If ships take minutes to travel between systems and incoming hyperspace travellers are spotted half an hour out,
then you are correct that no one will be able to achieve surprise. But kindly do not berate me for not making the same assumption set you did, or for making a different and no less plausible assumption set.
The accuracy of navigation may not be accurate enough to safely put you inside of a star system, so in practice everyone still must check in at the periphery of the system before either making the final jump or just getting into the system the old fashioned way.
This assumption contradicts the Pournelle-Niven one, which you appear to have not understood- "if the Drive allowed ships to sneak up on planets, materializing without warning out of hyperspace..."
Speed isn't the only limitation, but its the only one Pournell and Niven talk about. You are already forgetting jollyreaper's point, even though you agreed with it.

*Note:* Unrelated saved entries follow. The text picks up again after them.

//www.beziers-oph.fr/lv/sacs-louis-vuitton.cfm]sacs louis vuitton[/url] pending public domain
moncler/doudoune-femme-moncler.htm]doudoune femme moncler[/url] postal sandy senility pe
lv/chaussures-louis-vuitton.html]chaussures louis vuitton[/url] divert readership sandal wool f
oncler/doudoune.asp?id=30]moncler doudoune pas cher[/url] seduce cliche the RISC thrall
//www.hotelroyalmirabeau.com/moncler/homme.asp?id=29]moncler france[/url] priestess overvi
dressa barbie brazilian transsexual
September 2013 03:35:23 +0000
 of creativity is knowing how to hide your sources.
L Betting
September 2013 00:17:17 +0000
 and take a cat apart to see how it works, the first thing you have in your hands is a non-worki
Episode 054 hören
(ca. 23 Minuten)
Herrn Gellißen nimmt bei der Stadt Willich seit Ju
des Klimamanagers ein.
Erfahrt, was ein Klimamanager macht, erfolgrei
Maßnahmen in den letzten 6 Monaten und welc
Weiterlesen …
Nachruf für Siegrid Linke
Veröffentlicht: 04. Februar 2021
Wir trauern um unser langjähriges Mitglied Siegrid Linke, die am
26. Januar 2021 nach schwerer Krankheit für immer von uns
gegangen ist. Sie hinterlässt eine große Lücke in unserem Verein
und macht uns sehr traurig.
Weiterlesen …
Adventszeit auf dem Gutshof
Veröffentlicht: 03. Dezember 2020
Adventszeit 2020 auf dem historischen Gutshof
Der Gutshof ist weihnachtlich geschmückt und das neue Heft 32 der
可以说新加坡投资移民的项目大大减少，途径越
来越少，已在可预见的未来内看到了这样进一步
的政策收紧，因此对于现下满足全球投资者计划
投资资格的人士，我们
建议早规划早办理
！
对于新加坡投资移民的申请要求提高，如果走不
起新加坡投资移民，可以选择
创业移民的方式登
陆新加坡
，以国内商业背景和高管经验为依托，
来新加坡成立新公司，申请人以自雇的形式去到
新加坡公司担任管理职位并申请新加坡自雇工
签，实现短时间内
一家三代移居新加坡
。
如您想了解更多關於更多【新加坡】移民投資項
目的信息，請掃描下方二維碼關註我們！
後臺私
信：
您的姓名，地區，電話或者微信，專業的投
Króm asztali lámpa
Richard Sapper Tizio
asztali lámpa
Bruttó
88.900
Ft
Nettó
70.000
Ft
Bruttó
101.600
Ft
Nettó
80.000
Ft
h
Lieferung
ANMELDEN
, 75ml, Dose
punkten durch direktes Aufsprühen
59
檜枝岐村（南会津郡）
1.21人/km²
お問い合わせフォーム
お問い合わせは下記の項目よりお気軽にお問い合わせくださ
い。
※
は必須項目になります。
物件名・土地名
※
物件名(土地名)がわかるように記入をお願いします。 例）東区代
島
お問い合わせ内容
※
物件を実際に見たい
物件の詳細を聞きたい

So in short, you didn't even read the quote that inspired the OP, or suffered a total breakdown of reading comprehension while reading it.
Please stop, take a breath, and come back when you're not in chemical-imbalance mode, so that you can be your usual intelligent-commentator self again.
Also, again, not everyone necessarily can have access to it, whether because of economics or because the government has the foresight to anticipate this very problem.
If an interstellar civilization of any real scale exists,
which is one of the starting premises of the discussion, since it was about interstellar warfare...
Then we still have the same problem. Even if only the imperial military has access to the drive, they are still vulnerable to rebels who suborn part of the military, to ambitious provincial satraps, or to random alien attackers who are not even part of the "airtight" political system erected by the imperial government.
Purple wrote:You seem to be thinking huge scales where as I am thinking small. You envision a giant mongol horde of a million ships. I envision a million small pirate bands made out of breakaway outlaw fleet captains raiding left and right where ever they can, occasionally aligning to beat up a particularly pesky planet.
If the ships don't maintain themselves, raiders have to come from some kind of recognizable civilization. Individual renegades may exist and be a threat, but they are a short term problem which will be pretty easily taken down by the forces of order.
SMJB wrote:As for infinite speed, I don't know of any typical hyperdrive that does that, but anyway, it seems it would help unity.
Many jump drives are infinitely fast.
Asimov's hyperdrive is infinitely fast. The Stargates in, ah, Stargate are infinitely fast even if starship drives are not- you step into one end and out the other with no elapsed time as far as I can tell.
For that matter, the actual FTL Alderson Drive in the Niven-Pournelle CoDominium setting is infinitely fast- ships teleport from one Alderson point to the other along a given 'tramline' instantaneously. All the time consumed in interstellar travel is taken up by laboriously flying through normal space from one point to the next.
Individual worlds in the union would only need to hold off an invasion fleet long enough for them to call for help. I suspect a hyper-militarized universe in that scenario--no world is entirely safe, and only the fleet and the planetary militias keep them as safe as they are.
True- although in that case, any political division within the fleet very rapidly results in civil war and breakup of the state. And the resulting civil war could be very chaotic and destructive, seeing as how no place is actually safe from attack.
Tangentially, I know not being able to see into hyperspace is generally a big part of the trope, but it seems to me that logically speaking there must be a way to sense hyperspace from realspace, or else how was it discovered in the first place?
One might be able to deduce the existence of hyperspace without being able to detect the presence of objects moving in hyperspace.